The brand tested riders of varying heights on adjustable aluminum “mule” frames—essentially non-production models used to test changes in geometry and tube shape. They took the info they gleaned and varied suspension kinematics, including pivot locations and frame design, between sizes. “This way we avoid the typical pitfalls of designing a medium-sized bike and then scaling it up or down, which include shorter riders suffering from decreased rear suspension performance under braking, while taller riders usually have diminished performance while pedaling,” Baum says.
The Habit Family
The Habit line is divided into men’s and women’s models. The Habit Carbon Women’s 1 is the flagship of the ladies’ line and has two little sisters, the aluminum Habit 2 ($2,700) and 3 ($2,100). The men’s line is significantly more diverse, with the top-of-the-line model being the $7,900 Habit Carbon 1, and models with various parts at various prices, down through the aluminum Habit 6 ($2,100).
The Women’s Habit isn’t so different from the men’s version—the bikes use the same frame, including carbon layups and tube sizes. But the women’s models do come in an extra size—XS, which the brand says fits riders down to 4-foot-11. That model comes with 27.5-inch wheels to better fit smaller cyclists. The S and XS women’s bikes also have shorter cranks (165mm as opposed to 170). All women’s models have shorter stems, too (35mm, the men’s have 45mm versions), to allow women to run a wide bar despite having generally narrower shoulders.
Riding the Habit Women’s Carbon 1
The Habit has a fairly stable ride, which excelled on cruisy sections of trail. It carried me through swooping curves with calm predictability. And in chunky rock gardens, it sailed through the spots that just needed a bit of commitment. It wasn’t the most responsive—at tricky points that required more finesse and quick adjustments, I had to put in a little more body English than I liked. But it’s a simple enough tradeoff, and one that depends on the kind of rider you are.
As for the Proportional Response Suspension tech, we didn’t have testers riding each size of the bike and comparing notes, so this kind of thing is hard for one person to measure in the real world. (I can’t exactly experience multiple sizes accurately while remaining at my current height.) But I will say that I was pleased with the suspension. I didn’t register a huge increase in performance while braking, as Baum had suggested I might, but it’s not something I’ve frequently complained of on other bikes, either.

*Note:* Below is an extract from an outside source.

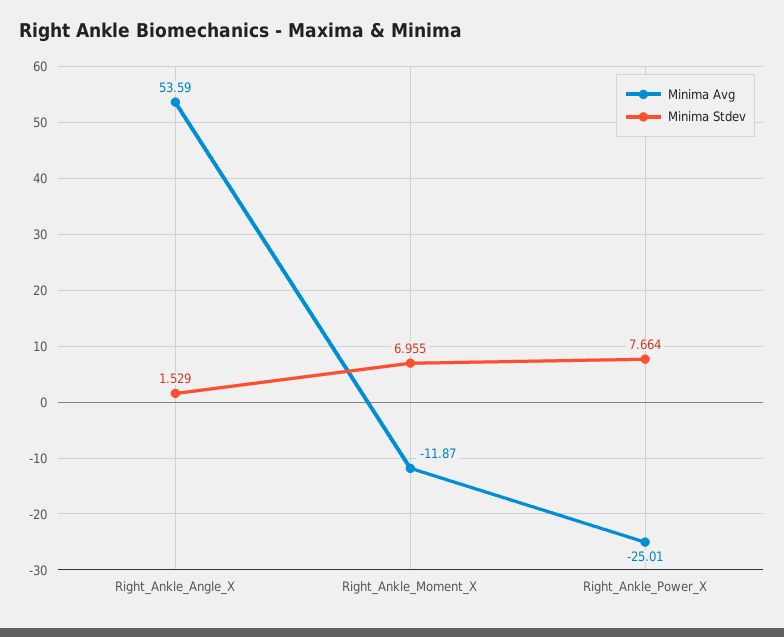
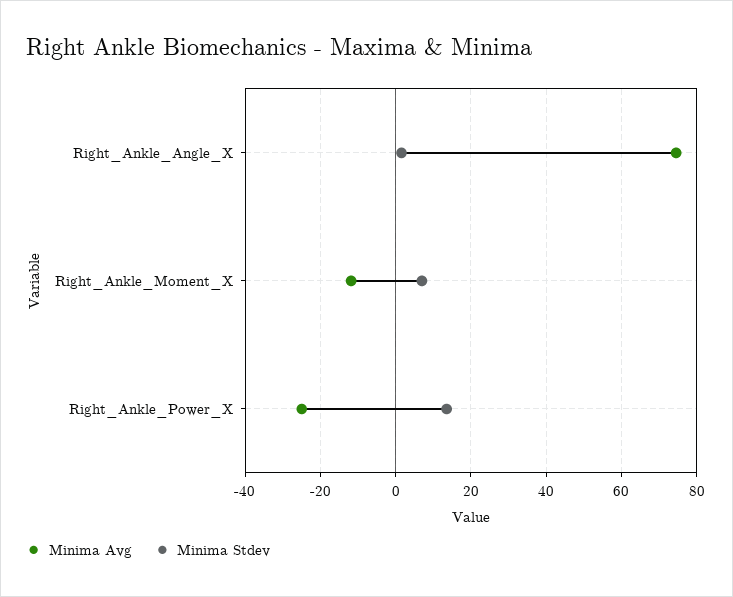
Minima Avg, Right_Ankle_Angle_X: 53.59 -> 74
Minima Stdev, Right_Ankle_Power_X: 7.664 -> 14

I expect a 130mm 29er to perform exceptionally well on descents (the Habit definitely does). But I’m less certain of how that bike will climb. Luckily, I was really pleased with the Habit’s uphill performance. It weighs a respectable 30.9 pounds and feels planted and secure while climbing, without wandering all over the trail.
It’s been months since I’ve been on that Tuesday night ride. But on the Habit, I found myself thinking—about how much light is left after work, and Tuesdays, and friends. With its chill but fun, ready-for-anything personality, it’s exactly the kind of companion you’d want to bring on such a ride.